In contrast to faster convergence in bone equivalent sections, improvement in image uniformity on zone-map enhancement was clear in the section filled with pure water. The post-smoothing effect on zone-map enhancement, as shown by the relative CV results, was also distinct in the water section. The incorporation of zone maps into SPECT reconstruction allows separate processing of each zone restricted according to the CT value. In xSPECT Bone, each zone is separately smoothed out with a 3D Gaussian filter having a FWHM for bone zones that is half the value for non-bone zones (13). As shown in our study, zone-map enhancement may improve image uniformity remarkably in non-bone zones that have low radioactivity accumulation, and hence, an increase in image noise might be assumed. In brief, the OSCGMz method helps improve image uniformity; hence, a large FWHM of the Gaussian filter might not be needed. As the trade-off between image uniformity and contrast is controlled by the FWHM of the Gaussian filter, the novel zone-mapping approach might help mitigate the degradation of image resolution by post-smoothing. The characteristics of the OSCGMz method, including faster iterative convergence, improvement in image uniformity, and boundary preservation, were suggested in the present study, and these provide images that are distinct from conventional blurred SPECT images.

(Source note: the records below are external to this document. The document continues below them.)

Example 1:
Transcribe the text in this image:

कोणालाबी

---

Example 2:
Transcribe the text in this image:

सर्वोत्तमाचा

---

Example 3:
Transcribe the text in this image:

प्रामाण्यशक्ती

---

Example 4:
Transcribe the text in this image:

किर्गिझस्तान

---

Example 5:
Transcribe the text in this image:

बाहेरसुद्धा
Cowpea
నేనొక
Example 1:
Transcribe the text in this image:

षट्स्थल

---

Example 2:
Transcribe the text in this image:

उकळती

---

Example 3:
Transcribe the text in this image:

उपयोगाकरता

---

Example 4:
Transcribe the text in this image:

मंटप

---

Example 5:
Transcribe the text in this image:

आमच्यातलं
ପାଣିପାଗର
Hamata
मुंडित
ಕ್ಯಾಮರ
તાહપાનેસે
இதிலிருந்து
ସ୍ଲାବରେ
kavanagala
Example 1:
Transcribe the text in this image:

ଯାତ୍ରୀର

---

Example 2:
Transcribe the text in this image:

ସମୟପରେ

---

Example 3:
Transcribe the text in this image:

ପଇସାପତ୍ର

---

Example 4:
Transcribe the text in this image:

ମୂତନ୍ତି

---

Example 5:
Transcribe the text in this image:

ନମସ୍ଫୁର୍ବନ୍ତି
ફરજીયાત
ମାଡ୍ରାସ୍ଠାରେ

With regard to the quantitative results, the OSCGMz and OSCGM methods had few differences under the condition of adequate updates (2–5%). Among all the sections, the largest error was observed in the H-1000 section. This result may be explained by errors occurring during the preparation of the solution in the H-1000 section, including a high density of K2HPO4. However, the most important observation in this study is that zone-map enhancement does not affect the quantitative voxels reconstructed with the OSCGM method.

To explain the effect of zone-map enhancement on OSCGM reconstruction, we used a simple compartment phantom, and we identified the adequate update number with the OSCGMz method as 20. Thus, more optimal imaging parameters in the OSCGMz method should be explored with a torso phantom mimicking bone. A SPECT image is inferior with regard to image resolution when compared to positron emission tomography (PET), CT, and magnetic resonance imaging (MRI) images. The partial volume effect is an inevitable issue in the degradation of image resolution (19), and it should be taken into account in quantitative assessment (20). Recently, the SUV in SPECT has been discussed thoroughly with the aim of utilizing this indicator for differential diagnosis or assessment of the therapeutic effect (21-23). In the present study, the effect of zone-map enhancement on partial volume in SPECT images was not evaluated. It is interesting to determine whether zone maps can recover the poor resolution of SPECT images.

Conclusion

Using a compartment phantom, we revealed the effects of novel zone mapping on SPECT images. Zone-map enhancement contributed to SPECT reconstruction for the reproduction of radioactive concentrations in bones, using a low number of OSCGM updates. Image uniformity in non-bone regions might be improved greatly by the incorporation of this algorithm into SPECT reconstruction. Our study suggested that zone maps influence image quality as well as the appearance of reconstructed images. Further examinations are necessary to optimize quantitative bone SPECT.